For instance, many shampoos contain specifically for the protection of hair follicles and the scalp. While these ingredients might work great for your hair, you never can tell what side effects these chemicals might have on your skin when you bathe with shampoo.
5. Sensitive body parts might react negatively
There is a high possibility that sensitive parts of your body will react when you use shampoo as soap. While your face is a sensitive part to watch out for, your private areas are also important.
For some people, even the armpit can react when they use shampoo as soap due to sensitivity.
Your private areas might either react to harsh chemicals in the shampoo or even the fragrance.
Don’t be mistaken to think that you can use shampoo on your lower private area, even if it is hairy. The hair type is different and doesn’t need that form of treatment. Also, your public hair won’t protect your lower area from any kind of negative reaction.

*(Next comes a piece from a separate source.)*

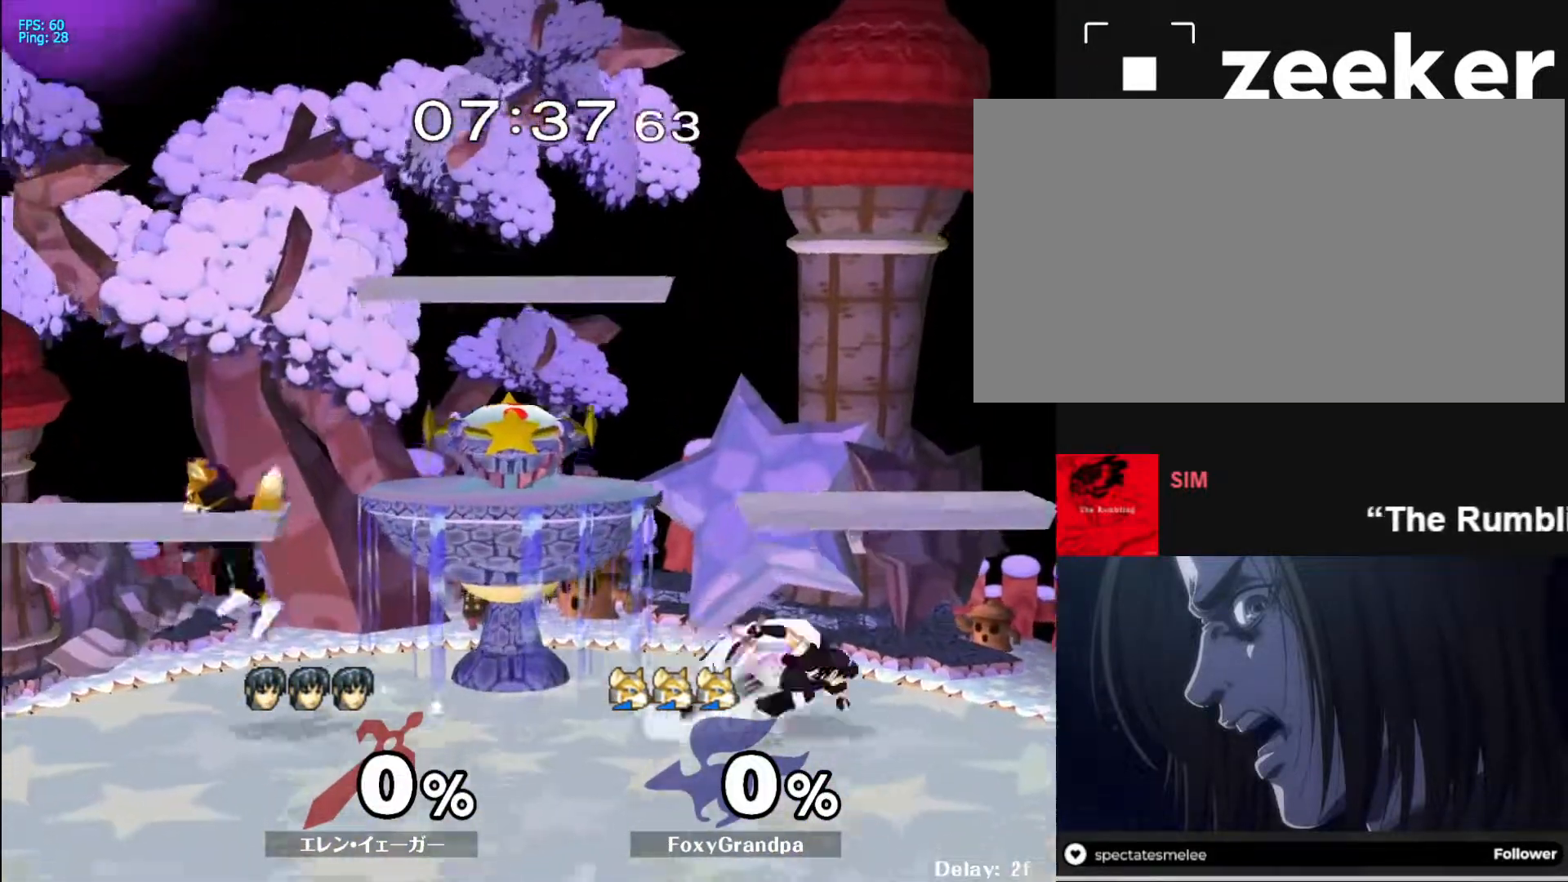
{"buttons": ["X", "R1"], "left_stick": "down-right", "right_stick": "center", "events": [[50, "left_stick", "left"], [133, "X", "down"], [150, "left_stick", "down-left"], [183, "R1", "down"], [300, "X", "up"], [317, "R1", "up"], [400, "X", "down"], [400, "left_stick", "down-right"], [450, "R1", "down"]]}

Women should also be more careful because shampoos and even other soaps can mess with their pH balance and make them prone to bacterial and yeast infections. Plain water or recommended mild soap is best.
6. No germ protection
One health concern with using shampoo as a body or hand wash is that many shampoos don’t contain the antibacterial ingredients that most soaps have. The implication is that you don’t have much in the way of protection against germs and viruses.
However, the way around it is to add an antibacterial agent into the shampoo you’ll be using for your body. Ensure that you separate the shampoo for your body from the one for your hair because you don’t need to use that on your hair.
7. Skin type vs Hair type
If there’s a clash between your hair type and skin type, the shampoo might be improving your hair while damaging your skin.
For instance, if you have dry skin but oily hair, your shampoo would be formulated to strip the oil off your hair. It would then do the same with your skin, leaving it in a terribly dry state. You might need to use moisturizers on your skin after bathing with oil-stripping shampoo.
Now we know that shampoos can be used as soap. However, it is not advisable to replace your soap with shampoo because they are not the same. From the active ingredients to chemical compounds, and uses, shampoos are different from soaps in many ways.
So, while it is okay to use shampoo as soap in emergency situations, don’t use shampoo on your face or nether regions because it can cause major irritations and mess with your body’s pH balance.
Shampoos are great substitutes, but they should never take the place of your soap.